Extensive experiments on the ACE 2005 dataset and the dam safety operation log dataset show that EDWTDA performs better than all current baselines. The experimental results from the ACE 2005 dataset show that EDWTDA improves precision, recall, and F1-score by 3.40%, 3.90%, and 3.67%, respectively, over the best baseline JMCEE. From the experimental results on the dam safety operation log dataset, it can be seen that EDWTDA improves by 4.18%, 4.58%, and 4.39% in precision, recall, and F1-score, respectively, over the best baseline JMCEE. The comparison experiments verify that EDWTDA can solve the polysemous problem and the word-trigger mismatch problem, as well as improve event detection precision and recall.

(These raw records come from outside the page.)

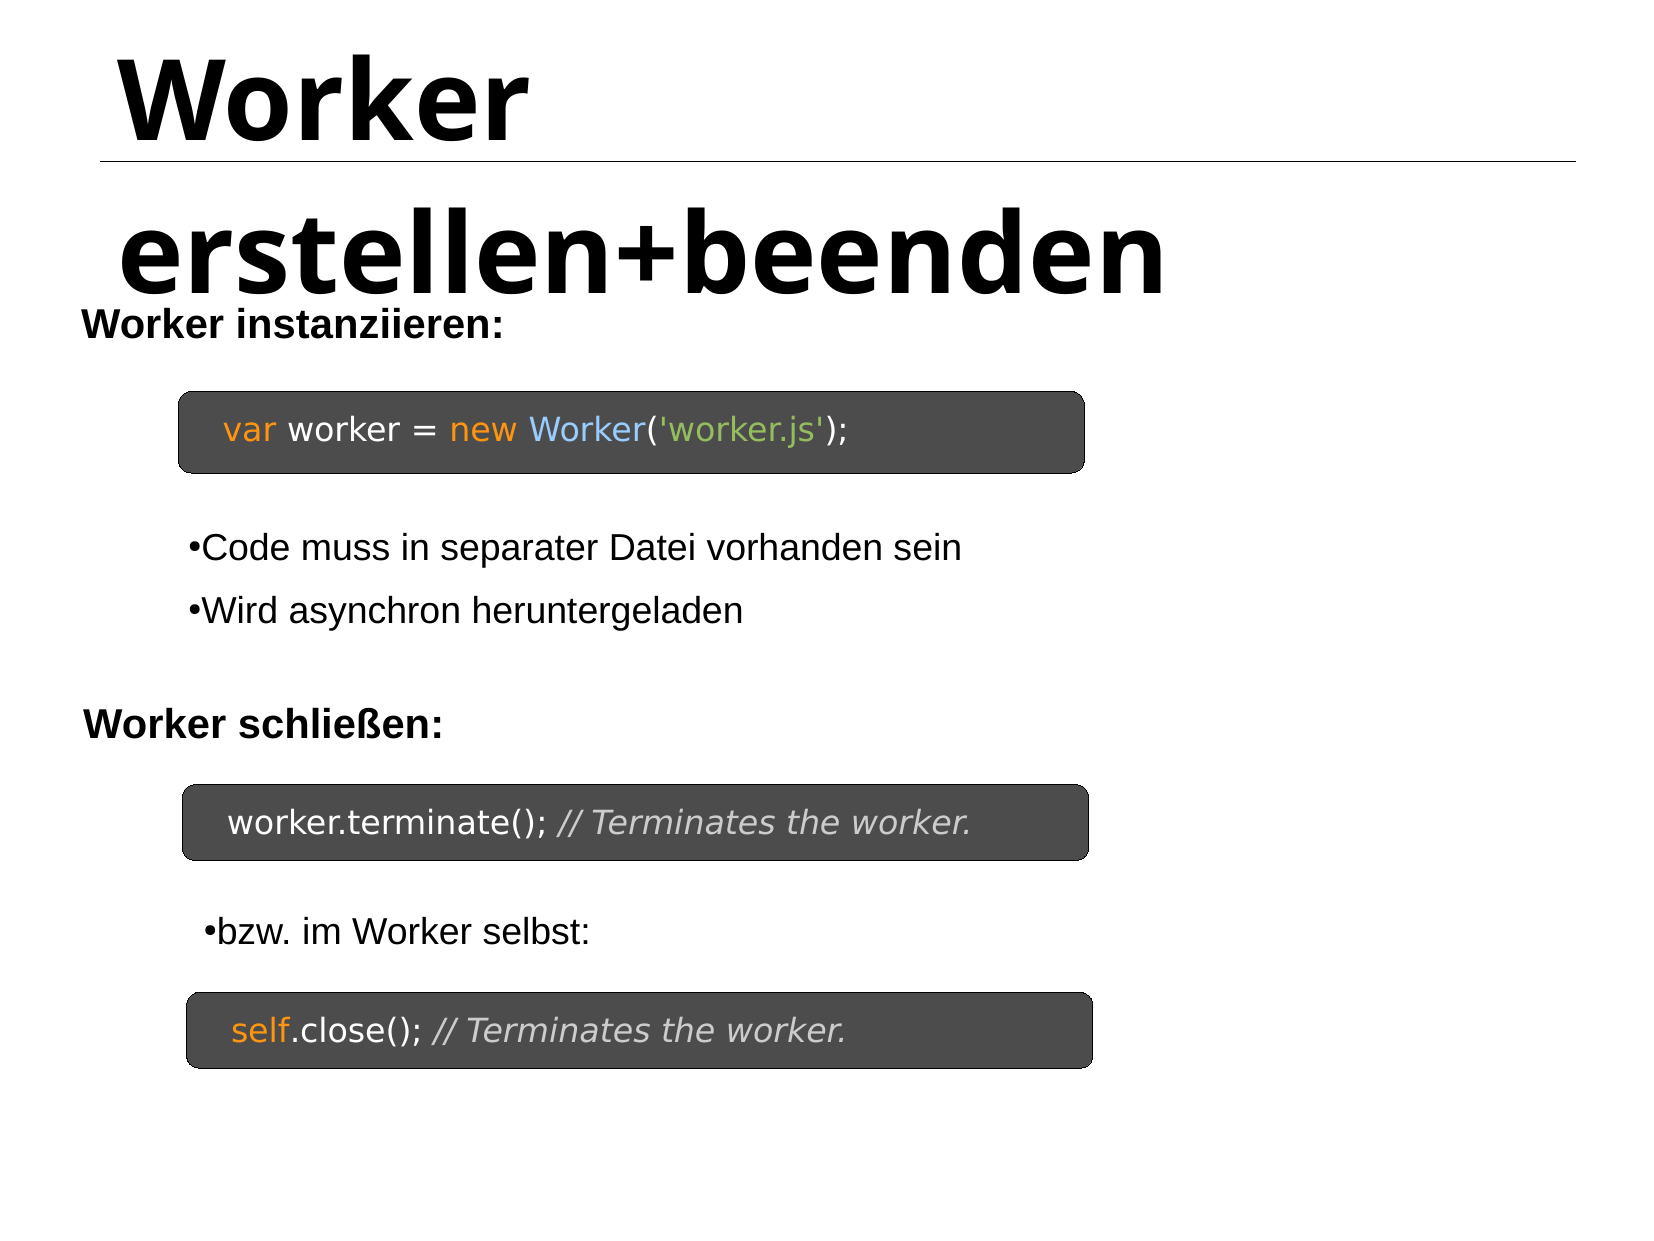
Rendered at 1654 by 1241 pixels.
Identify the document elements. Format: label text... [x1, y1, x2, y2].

text_box bzw. im Worker selbst: [188, 903, 1063, 961]
text_box worker.terminate(); // Terminates the worker. [212, 796, 1191, 850]
text_box Code muss in separater Datei vorhanden sein Wird asynchron heruntergeladen [173, 498, 1180, 619]
text_box var worker = new Worker('worker.js'); [207, 402, 1187, 457]
text_box [182, 784, 1089, 861]
text_box Worker erstellen+beenden [102, 12, 1550, 161]
text_box [186, 992, 1093, 1069]
text_box Worker schließen: [68, 693, 1009, 756]
text_box Worker instanziieren: [66, 293, 1006, 356]
text_box [178, 391, 1085, 474]
text_box self.close(); // Terminates the worker. [216, 1003, 1195, 1058]
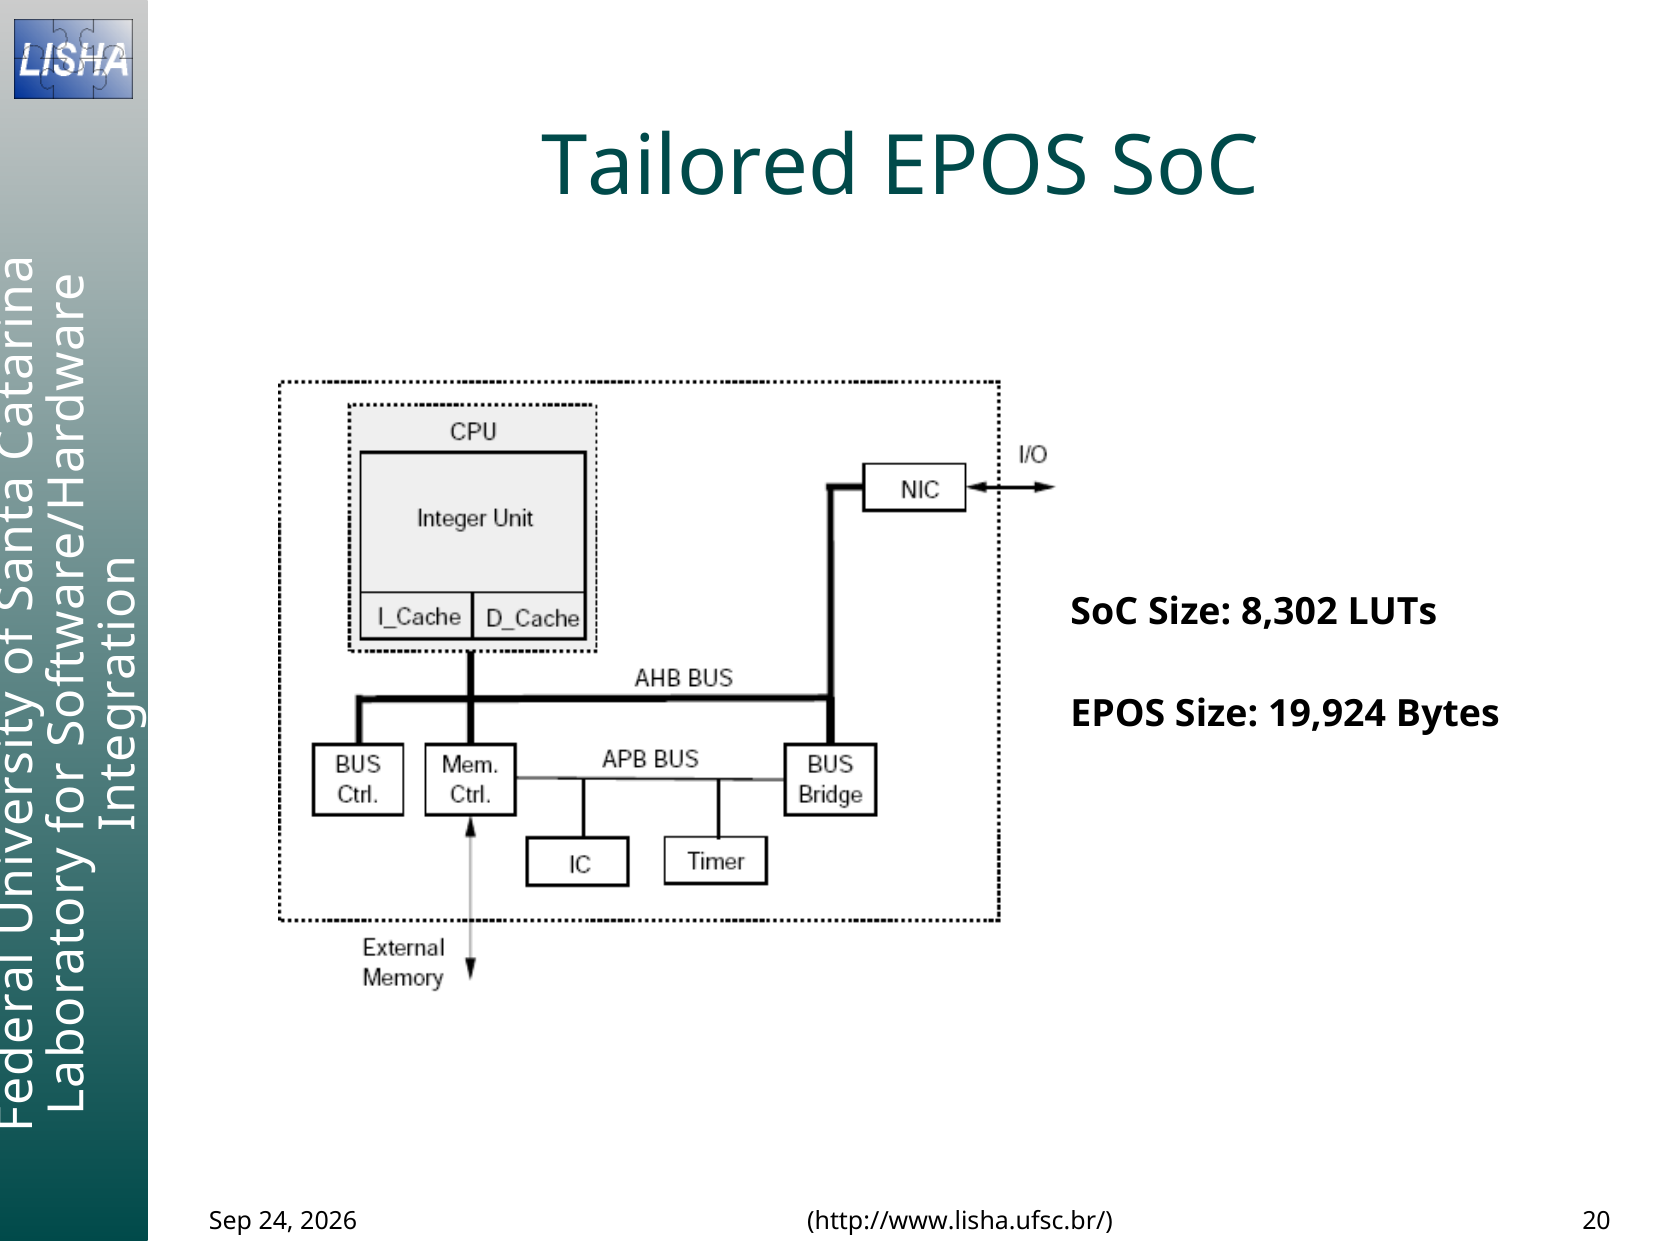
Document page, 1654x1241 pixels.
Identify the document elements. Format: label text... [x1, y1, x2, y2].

picture [14, 19, 133, 99]
list SoC Size: 8,302 LUTs EPOS Size: 19,924 Bytes [1023, 584, 1625, 880]
picture [278, 370, 1059, 993]
title Tailored EPOS SoC [206, 58, 1595, 267]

Ablation analysis confirms that the word embedding vectors generated by ALBERT are rich in semantics. ALBERT can solve the problem of polysemy and improve the model’s prediction ability. It has been demonstrated that lexical annotations and entity labels have filtering functions to improve the model’s prediction ability. The dual attention mechanism can capture key semantics in sentences and documents, which can then simulate hidden event trigger words and solve the word-trigger mismatch problem. Meanwhile, the polysemous problem can be solved by using document context to improve the model’s recall. It is verified that the focal loss function can fix the sample imbalance and improve the model’s generalization ability. The classification number analysis confirms that the binary classification approach can solve the multi-label problem and improve classification accuracy.

5. Conclusions

In this paper, we propose EDWTDA for dealing with polysemy and the mismatch of word triggers. EDWTDA uses the dual attention mechanism to capture key semantics in sentences and documents, fusing event types to simulate hidden event trigger words. It performs event detection without trigger words and avoids the word-trigger mismatch. At the same time, EDWTDA solves the polysemous problem with the context contained in the document. Finally, the effectiveness of each module of EDWTDA is verified through experimental analysis. EDWTDA significantly improves event detection performance, proving that event detection can work well without trigger words.

In future work, we will conduct experiments on more languages with and without explicit word separators. In addition, we will try developing a dynamic mechanism to selectively consider the semantic information rather than take all the senses of characters and words into account.